Emerge Wisconsin conducts an intensive seven-month training for Democratic women. The national Emerge network also includes organizations in Arizona, California, Kentucky, Maine, Maryland, Massachusetts, Nevada, New Mexico and Oregon.

In Wisconsin, the expertise in the program comes in large part from the group’s advisory board, which includes Baldwin, U.S. Rep. Gwen Moore, former Lt. Gov. Barbara Lawton, former state Attorney General Peg Lautenschlager, former state Superintendent Elizabeth Burmaster, former gubernatorial candidate Kathleen Falk, and others.

Support and advice also comes from Emerge Sisters – women who already have graduated from the program.

Emerge is seeing success.

The program launched in the U.S. in 2002 and nationally has trained about 900 Democratic women. Forty-three percent of the graduates have run for office or been appointed to a post – and 60 percent of Emerge candidates have won.

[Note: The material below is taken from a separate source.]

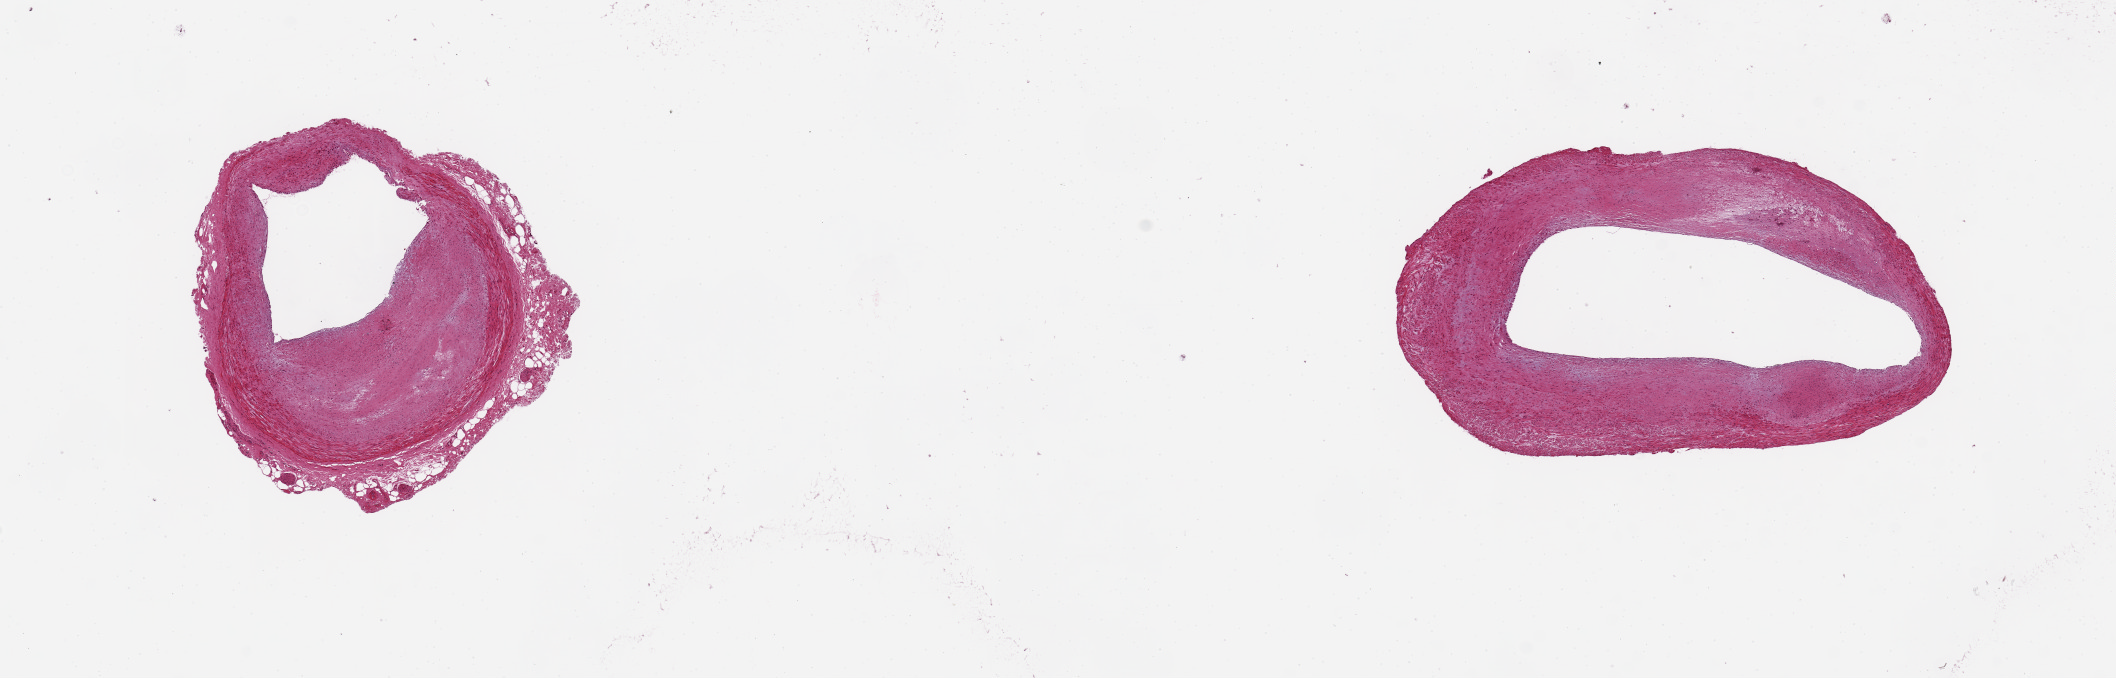
Hematoxylin and eosin (H&E) whole-slide image, brightfield — whole scanned area (about 16.7 x 5.4 mm) shown as a low-resolution overview; PAXgene-fixed, paraffin-embedded tissue; target tissue: coronary artery; donor tissue sample. Male donor.
* review note (as recorded): 2 pieces. 3x3 & 4x2.5mm; well trimmed; 1 with large, 1mm, eccentric plaque; 1 with 0.3 mm adventitial adipose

Since 2007, Emerge Wisconsin has trained 126 women from throughout the state. In 2012, nearly 40 Emerge Wisconsin graduates ran for office.

Strout said this year’s class had two more sessions before graduation, when trainees receive a certificate and a pin. They emerge ready to run.

The students attend one training session a month for the seven months. Strout described a typical training – arrival on Friday night, dinner and a workshop, then regrouping on Saturday for a full day of workshops. 

Admission involves filing an application and completing an interview. There’s tuition for the program, but Strout stressed there are scholarships. “Money should not be a factor,” she said. “We make sure this is accessible for everyone.”

Trainees may have an idea what office they’ll seek when they apply and, through the course of the program, they connect with the people who can help the runners take their marks.